Instructions for the task:
What you return must match the listing below word for word.

Input records:
====

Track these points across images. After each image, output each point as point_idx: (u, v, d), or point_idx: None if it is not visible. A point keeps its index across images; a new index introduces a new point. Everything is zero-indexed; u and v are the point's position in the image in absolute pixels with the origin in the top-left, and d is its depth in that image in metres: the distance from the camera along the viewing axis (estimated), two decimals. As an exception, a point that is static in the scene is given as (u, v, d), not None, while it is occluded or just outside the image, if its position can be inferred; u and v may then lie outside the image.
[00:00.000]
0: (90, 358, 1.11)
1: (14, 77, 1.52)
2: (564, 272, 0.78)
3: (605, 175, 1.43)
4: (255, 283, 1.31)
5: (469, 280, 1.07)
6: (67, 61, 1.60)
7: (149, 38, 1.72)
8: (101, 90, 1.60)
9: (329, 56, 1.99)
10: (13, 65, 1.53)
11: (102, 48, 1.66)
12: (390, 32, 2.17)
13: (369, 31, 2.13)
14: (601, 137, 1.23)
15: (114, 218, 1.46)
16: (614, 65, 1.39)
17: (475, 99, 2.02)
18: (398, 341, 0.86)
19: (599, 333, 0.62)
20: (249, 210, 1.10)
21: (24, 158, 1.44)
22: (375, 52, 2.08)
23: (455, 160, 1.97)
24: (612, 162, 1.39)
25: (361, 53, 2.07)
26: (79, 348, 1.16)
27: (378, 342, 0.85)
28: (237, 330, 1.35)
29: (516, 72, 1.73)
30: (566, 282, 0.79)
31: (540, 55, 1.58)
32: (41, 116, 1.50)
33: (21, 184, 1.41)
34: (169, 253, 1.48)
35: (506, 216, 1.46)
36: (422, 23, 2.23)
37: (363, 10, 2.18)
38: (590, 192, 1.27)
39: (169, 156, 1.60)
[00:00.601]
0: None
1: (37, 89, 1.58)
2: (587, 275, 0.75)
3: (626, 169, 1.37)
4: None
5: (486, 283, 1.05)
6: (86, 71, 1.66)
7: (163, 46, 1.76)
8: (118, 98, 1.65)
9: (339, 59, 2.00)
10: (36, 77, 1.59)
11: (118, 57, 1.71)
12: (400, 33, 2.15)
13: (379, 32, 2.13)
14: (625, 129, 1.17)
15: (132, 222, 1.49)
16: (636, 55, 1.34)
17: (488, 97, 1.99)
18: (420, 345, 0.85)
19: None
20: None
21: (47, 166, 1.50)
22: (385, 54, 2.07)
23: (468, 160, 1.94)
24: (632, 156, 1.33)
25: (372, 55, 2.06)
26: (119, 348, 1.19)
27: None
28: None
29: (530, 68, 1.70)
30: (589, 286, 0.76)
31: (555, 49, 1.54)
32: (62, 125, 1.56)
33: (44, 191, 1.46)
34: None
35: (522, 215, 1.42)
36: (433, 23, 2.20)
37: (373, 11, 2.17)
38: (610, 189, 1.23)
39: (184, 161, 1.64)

====

Solution:
Track these points across images. After each image, output each point as point_idx: (u, v, d), or point_idx: None if it is not visible. A point keeps its index across images; a new index introduces a new point. Everything is zero-indexed; u and v are the point's position in the image in absolute pixels with the origin in the top-left, and d is its depth in that image in metres: the distance from the camera along the viewing axis (estimated), two decimals. As an exception, a point that is static in the scene is given as (u, v, d), not None, while it is occluded or just outside the image, if its position can be inferred; u and v may then lie outside the image.
[00:00.000]
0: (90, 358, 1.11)
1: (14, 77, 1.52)
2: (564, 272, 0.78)
3: (605, 175, 1.43)
4: (255, 283, 1.31)
5: (469, 280, 1.07)
6: (67, 61, 1.60)
7: (149, 38, 1.72)
8: (101, 90, 1.60)
9: (329, 56, 1.99)
10: (13, 65, 1.53)
11: (102, 48, 1.66)
12: (390, 32, 2.17)
13: (369, 31, 2.13)
14: (601, 137, 1.23)
15: (114, 218, 1.46)
16: (614, 65, 1.39)
17: (475, 99, 2.02)
18: (398, 341, 0.86)
19: (599, 333, 0.62)
20: (249, 210, 1.10)
21: (24, 158, 1.44)
22: (375, 52, 2.08)
23: (455, 160, 1.97)
24: (612, 162, 1.39)
25: (361, 53, 2.07)
26: (79, 348, 1.16)
27: (378, 342, 0.85)
28: (237, 330, 1.35)
29: (516, 72, 1.73)
30: (566, 282, 0.79)
31: (540, 55, 1.58)
32: (41, 116, 1.50)
33: (21, 184, 1.41)
34: (169, 253, 1.48)
35: (506, 216, 1.46)
36: (422, 23, 2.23)
37: (363, 10, 2.18)
38: (590, 192, 1.27)
39: (169, 156, 1.60)
[00:00.601]
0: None
1: (37, 89, 1.58)
2: (587, 275, 0.75)
3: (626, 169, 1.37)
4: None
5: (486, 283, 1.05)
6: (86, 71, 1.66)
7: (163, 46, 1.76)
8: (118, 98, 1.65)
9: (339, 59, 2.00)
10: (36, 77, 1.59)
11: (118, 57, 1.71)
12: (400, 33, 2.15)
13: (379, 32, 2.13)
14: (625, 129, 1.17)
15: (132, 222, 1.49)
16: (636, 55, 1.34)
17: (488, 97, 1.99)
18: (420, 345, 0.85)
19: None
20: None
21: (47, 166, 1.50)
22: (385, 54, 2.07)
23: (468, 160, 1.94)
24: (632, 156, 1.33)
25: (372, 55, 2.06)
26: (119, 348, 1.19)
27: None
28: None
29: (530, 68, 1.70)
30: (589, 286, 0.76)
31: (555, 49, 1.54)
32: (62, 125, 1.56)
33: (44, 191, 1.46)
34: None
35: (522, 215, 1.42)
36: (433, 23, 2.20)
37: (373, 11, 2.17)
38: (610, 189, 1.23)
39: (184, 161, 1.64)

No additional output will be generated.